TELEGRAM FROM MR FRY, BUDAPEST TO FOREIGN OFFICE
“Events at the Radio Building, Budapest”. Confidential.
31 October 1956 | PRO.FO.371.122379.NH.10110/203
The opening phase of the revolution down to 6.00 p.m. on October 23 was fully described in my telegram No. 404.
2. At that time the crowds had moved from Bem Square to the Parliament buildings where they remained shouting slogans and demanding the appearance of Nagy. Typical slogans were “down with Gerő”, “down with Rákosi”, “down with the Stalin statue”, “out with the Russians”. This crowd remained in Parliament Square until well after 8 p.m. At eight p.m. Mr Gerő made his broadcast speech, as described in my telegram No. 408, and subsequently Mr Nagy addressed the crowd requesting them to have confidence in him and to disperse in an orderly manner. His appeal had no effect and the crowd then moved off in the direction of Stalin Square.

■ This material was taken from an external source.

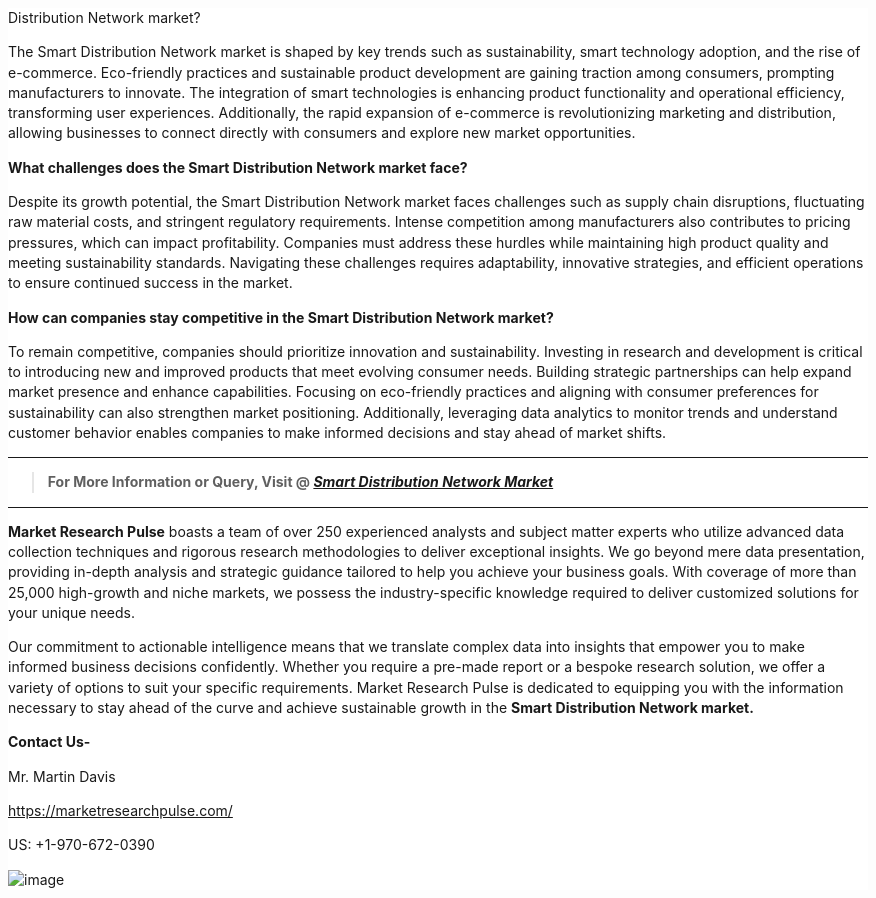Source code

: Distribution Network market?</strong></p><p>The Smart Distribution Network market is shaped by key trends such as sustainability, smart technology adoption, and the rise of e-commerce. Eco-friendly practices and sustainable product development are gaining traction among consumers, prompting manufacturers to innovate. The integration of smart technologies is enhancing product functionality and operational efficiency, transforming user experiences. Additionally, the rapid expansion of e-commerce is revolutionizing marketing and distribution, allowing businesses to connect directly with consumers and explore new market opportunities.</p><p><strong>What challenges does the Smart Distribution Network market face?</strong></p><p>Despite its growth potential, the Smart Distribution Network market faces challenges such as supply chain disruptions, fluctuating raw material costs, and stringent regulatory requirements. Intense competition among manufacturers also contributes to pricing pressures, which can impact profitability. Companies must address these hurdles while maintaining high product quality and meeting sustainability standards. Navigating these challenges requires adaptability, innovative strategies, and efficient operations to ensure continued success in the market.</p><p><strong>How can companies stay competitive in the Smart Distribution Network market?</strong></p><p>To remain competitive, companies should prioritize innovation and sustainability. Investing in research and development is critical to introducing new and improved products that meet evolving consumer needs. Building strategic partnerships can help expand market presence and enhance capabilities. Focusing on eco-friendly practices and aligning with consumer preferences for sustainability can also strengthen market positioning. Additionally, leveraging data analytics to monitor trends and understand customer behavior enables companies to make informed decisions and stay ahead of market shifts.</p><hr /><blockquote><p><strong>For More Information or Query, Visit @&nbsp;<em><a href="https://marketresearchpulse.com/report/91408/smart-distribution-network-market?utm_source=Linkedin&utm_medium=0116">Smart Distribution Network Market</a></em></strong></p></blockquote><hr /><p><strong>Market Research Pulse</strong> boasts a team of over 250 experienced analysts and subject matter experts who utilize advanced data collection techniques and rigorous research methodologies to deliver exceptional insights. We go beyond mere data presentation, providing in-depth analysis and strategic guidance tailored to help you achieve your business goals. With coverage of more than 25,000 high-growth and niche markets, we possess the industry-specific knowledge required to deliver customized solutions for your unique needs.</p><p>Our commitment to actionable intelligence means that we translate complex data into insights that empower you to make informed business decisions confidently. Whether you require a pre-made report or a bespoke research solution, we offer a variety of options to suit your specific requirements. Market Research Pulse is dedicated to equipping you with the information necessary to stay ahead of the curve and achieve sustainable growth in the <strong>Smart Distribution Network market.</strong></p><p><strong>Contact Us-</strong></p><p>Mr. Martin Davis</p><p>https://marketresearchpulse.com/</p><p>US: +1-970-672-0390</p>
![image](https://github.com/user-attachments/assets/66d77a22-17bb-4972-9179-11626131dd42)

3. The crowd had already been gathering in that Square since about 7 p.m. and also at radio building. The task of pulling down the Stalin statue took almost two and a half hours and was completed only at about 9.25 p.m. This crowd, in high good humour, then moved off to join crowd already at Radio building.
4. Meanwhile, at radio station the following event had taken place. By 6 p.m. a squad of A.V.H. police had taken up positions inside the radio building. Soon after 7.30, when people began to gather there, a deputation from the crowd attempted to enter the building to demand that students’ 14 Point Resolution (please see my telegram No. 405) should be broadcast. In fact, the deputation were unable to gain entry until after Gerő had made his speech at 8 p.m. When finally they got in, the radio Authorities agreed that some of the points in the manifesto should be broadcast. This was announced to the crowd by the deputation who appeared on the balcony of the building. The demonstrators, who had already been informed of the gist of Gerő’s uncompromising speech, were already getting angry and demanded that all points should be broadcast. About 9 p.m. a further delegation of about eighty people succeeded in gaining entry to the building and at the same time some A.V.H. reinforcements arrived.
5. Precisely what happened next will probably never be known, but it is clear that A.V.H. guard inside the hall shot one member of the deputation, who were compelled to withdraw in confusion.
6. The news of the murder spread through the crowd at once and tempers broke. Students climbed the scaffolding in order to try to enter the building. The A.V.H. at first attempted to scatter the crowd with tear gas. When this failed they fired a volley killing three people.
7. The crowd withdrew temporarily, but returned to the attack and attempted to batter down the door. At this point a lorry drove up and was attacked by the crowd in the belief that the men inside were A.V.H. reinforcements, an approaching ambulance was also stopped and found to contain ammunition. Next an approaching lorry belonging to normal city police appeared, was stopped by the crowd demonstrating, emptied of the men inside it and burnt.
8. It is not clear at exactly what time considerable A.V.H. reinforcement (about three hundred) arrived, but it must have been nearly 10 p.m. when six or seven large lorries appeared at radio building each carrying between twenty and thirty men armed with tommy guns. Firing from A.V.H. opened almost at once and it is reported that eight more people were killed at this stage. Shooting continued and at this time some of the demonstrators must have obtained arms.